TRECHO DO DOCUMENTO ▸
Diante desse contexto, a autora descreve seus personagens abordando seus desejos mais íntimos e o início de uma época em que alguns padrões começam a ser sutilmente questionados perante a construção de valores próprios.

A narrativa de A Época da Inocência

A história apresenta Newland Archer, um advogado que encontra-se noivo de May Wellend, um exemplo de moça e um ótimo partido para a época. Archer não teria do que reclamar, até o momento em que conhece a condessa Olenska.

Ellen Olenska, prima de May, tinha um casamento abusivo na Europa e decide retornar a Nova Iorque para fugir de seu marido e pedir o divórcio, onde é brutalmente questionada e mal vista por seu modo de pensar e agir, desde as roupas que usava em determinada ocasião e com quem conversava até pelo fato de ter rompido um casamento. Ao conhecer Archer e se tornarem próximos, a condessa passa a transpor um pouco da sua ideologia para o rapaz, pondo-o a questionar tudo que até então nunca havia analisado e que praticava automaticamente.

MATERIAL DE ORIGEM ▸
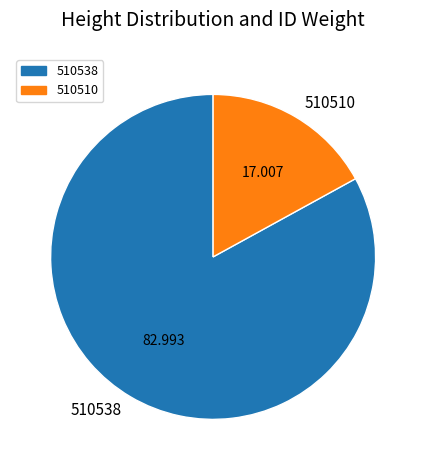

Which slice is the smallest?

510510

EXERCÍCIOS A RESOLVER ▸
• 1. Indique se cada afirmação concorda com o trecho sobre A Época da Inocência, respondendo sim ou não e citando literalmente as palavras do trecho que decidem a questão: (a) Newland Archer é advogado; (b) Ellen Olenska é irmã de May; (c) Ellen Olenska volta a Nova Iorque para pedir o divórcio.
• 2. Segundo o trecho sobre A Época da Inocência, onde Ellen Olenska tinha um casamento abusivo?
• 3. Escreva a continuação do trecho sobre A Época da Inocência a partir da última frase apresentada.
O material não tem nenhuma relação com o trecho sobre A Época da Inocência.

RESULTADOS POR TAREFA ▸
• 1.
(a) Sim: "um advogado que encontra-se noivo de May Wellend".
(b) Não: "Ellen Olenska, prima de May".
(c) Sim: "decide retornar a Nova Iorque para fugir de seu marido e pedir o divórcio".

• 2. Na Europa.

• 3.
A Época da Inocência

‘‘Nos salões de Nova York, uma dama não se afastava de um cavalheiro para buscar a companhia de outro. Rezava a etiqueta que ela permanecesse imóvel como um ídolo, enquanto os homens que desejassem lhe falar se sucedessem ao seu lado. Mas Ellen parecia não perceber que transgredira uma norma; inteiramente à vontade, sentou-se no sofá ao lado de Archer e brindou-o com seu olhar mais amável.’’

Na época retratada no livro, as regras eram muito mais rígidas e superficiais. A burguesia da grande metrópole era regida de acordo com suas roupas, casa e lugar onde morava e com quem se relacionava. Todos deveriam procurar um companheiro para passar o resto da vida, uma vez que o divórcio era extremamente mal visto.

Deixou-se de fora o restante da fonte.